Andy Penn helped rebuild the trust between Telstra and the market; Telstra’s shares are up more than 50 per cent since he announced the T22 strategy in 2018.
Although reported net profit was down 4.6 per cent to $1.8 billion because of a range of one-off items, Telstra’s preferred measure of profitability, underlying earnings before interest, tax, depreciation and amortisation, leapt 8.4 per cent, with underlying earnings per share soaring 48.5 per cent.The cherry on top was the first increase in full-year dividends since 2015; the payout rose 3.1 per cent to 16.5¢.
Penn’s speech at Thursday’s results presentation contained a laundry list of achievements under the T22 plan: growing members of the Telstra Plus program to 4.5 million, shifting three-quarters of all service interactions with consumer and small business customers to digital channels and slashing costs by $2.7 billion.

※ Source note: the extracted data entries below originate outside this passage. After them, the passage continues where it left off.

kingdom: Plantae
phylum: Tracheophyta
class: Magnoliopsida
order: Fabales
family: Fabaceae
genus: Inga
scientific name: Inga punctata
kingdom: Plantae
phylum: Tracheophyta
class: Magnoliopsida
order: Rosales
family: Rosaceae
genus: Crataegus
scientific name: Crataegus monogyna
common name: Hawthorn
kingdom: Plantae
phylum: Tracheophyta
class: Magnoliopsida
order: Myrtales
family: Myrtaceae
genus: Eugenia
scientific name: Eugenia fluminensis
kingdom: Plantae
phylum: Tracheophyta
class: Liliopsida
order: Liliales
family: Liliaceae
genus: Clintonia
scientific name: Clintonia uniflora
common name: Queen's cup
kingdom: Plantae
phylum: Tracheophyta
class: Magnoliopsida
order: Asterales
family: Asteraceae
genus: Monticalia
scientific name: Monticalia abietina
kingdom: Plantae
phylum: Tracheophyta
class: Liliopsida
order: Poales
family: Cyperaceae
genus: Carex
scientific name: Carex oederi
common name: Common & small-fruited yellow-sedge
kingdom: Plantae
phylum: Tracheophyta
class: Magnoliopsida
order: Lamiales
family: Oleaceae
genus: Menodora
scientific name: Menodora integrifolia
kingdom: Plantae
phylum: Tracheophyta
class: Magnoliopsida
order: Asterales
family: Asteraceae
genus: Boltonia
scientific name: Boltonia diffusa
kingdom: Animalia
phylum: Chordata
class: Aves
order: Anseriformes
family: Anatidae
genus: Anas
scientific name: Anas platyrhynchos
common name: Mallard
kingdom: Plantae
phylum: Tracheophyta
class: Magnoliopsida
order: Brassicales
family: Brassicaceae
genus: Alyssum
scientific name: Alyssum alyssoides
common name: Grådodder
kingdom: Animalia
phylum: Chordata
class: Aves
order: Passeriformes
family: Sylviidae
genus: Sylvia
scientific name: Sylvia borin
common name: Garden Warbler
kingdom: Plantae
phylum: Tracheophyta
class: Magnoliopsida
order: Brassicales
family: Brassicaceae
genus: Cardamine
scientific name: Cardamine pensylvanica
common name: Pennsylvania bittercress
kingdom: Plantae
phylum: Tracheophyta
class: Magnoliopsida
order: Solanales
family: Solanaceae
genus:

Given Telstra’s line-up of 1800 product plans, the temptation to do the same must have been great. But Penn decided to effectively kill Telstra’s back book and instead shift Telstra’s entire customer base to the much smaller range of simpler plans.This was an important decision but also a practical one.
An interesting feature of the strong result from the mobile division in the 2022 financial year is the sharp rise in prepaid, where unique customers jumped by 215,000 and revenue services rose 14.2 per cent.